▶ **WORK TASK**
If a line of the material contains "Pharma", copy it.

Start of Block

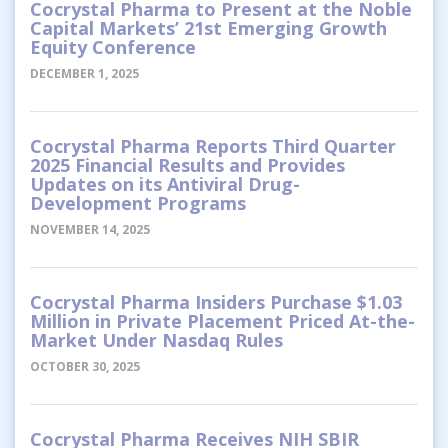
Cocrystal Pharma to Present at the Noble
Capital Markets’ 21st Emerging Growth
Equity Conference
DECEMBER 1, 2025
Cocrystal Pharma Reports Third Quarter
2025 Financial Results and Provides
Updates on its Antiviral Drug-
Development Programs
NOVEMBER 14, 2025
Cocrystal Pharma Insiders Purchase $1.03
Million in Private Placement Priced At-the-
Market Under Nasdaq Rules
OCTOBER 30, 2025
Cocrystal Pharma Receives NIH SBIR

End of Block

▶ **EXERCISE RESPONSE**
Cocrystal Pharma to Present at the Noble
Cocrystal Pharma Reports Third Quarter
Cocrystal Pharma Insiders Purchase $1.03
Cocrystal Pharma Receives NIH SBIR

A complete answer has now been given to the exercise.